◆ Record set ◆
################

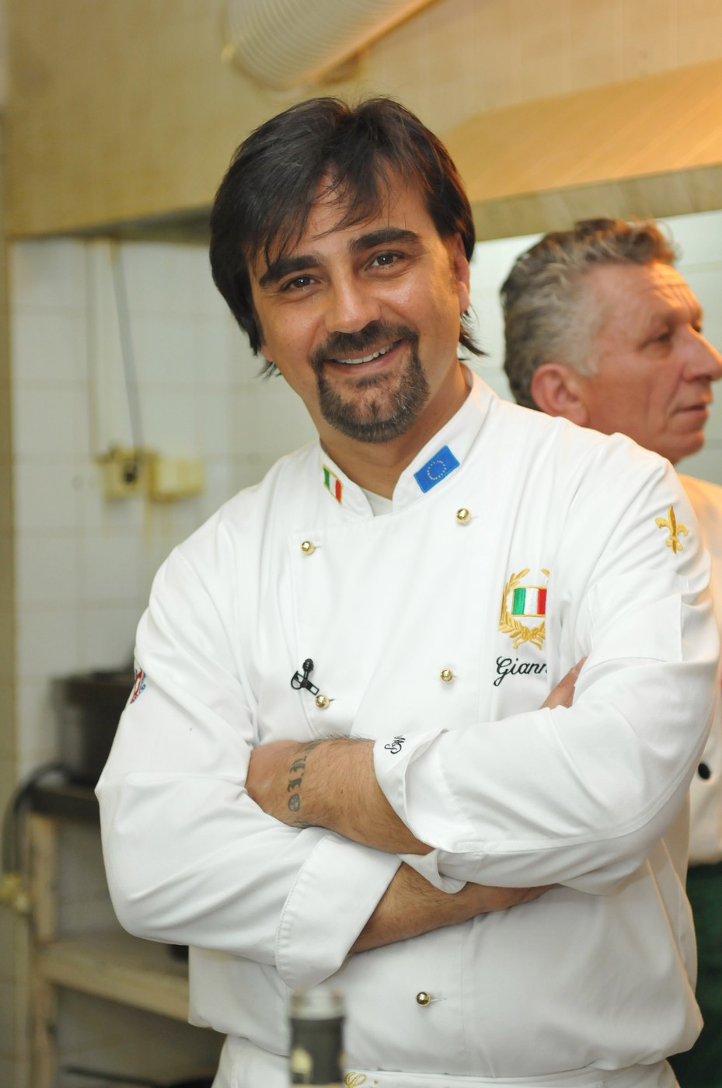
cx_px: 361
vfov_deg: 24.7
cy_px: 544
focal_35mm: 82
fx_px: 2490
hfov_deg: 16.5
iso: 800
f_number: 3.2
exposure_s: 1/100
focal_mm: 55
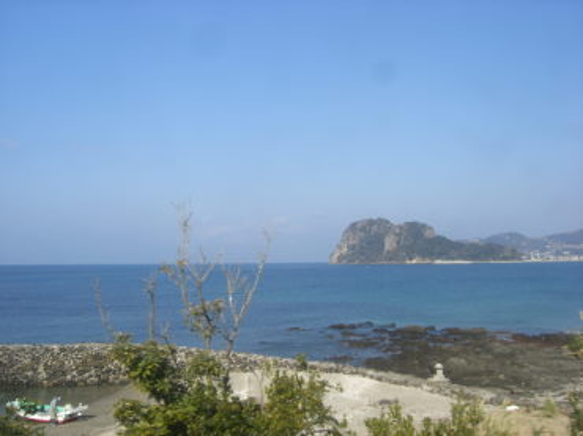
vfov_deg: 37.7
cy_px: 218
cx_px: 292
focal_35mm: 38
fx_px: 640
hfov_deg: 49.0
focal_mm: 6.2
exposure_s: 1/400
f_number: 4.3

################

◆ What you need to do ◆
Of the entries above, print exactly those lines that run from the one containing "exposure_s: 1/100" through the last line, excluding any pictures.

◆ Finished task ◆
exposure_s: 1/100
focal_mm: 55
vfov_deg: 37.7
cy_px: 218
cx_px: 292
focal_35mm: 38
fx_px: 640
hfov_deg: 49.0
focal_mm: 6.2
exposure_s: 1/400
f_number: 4.3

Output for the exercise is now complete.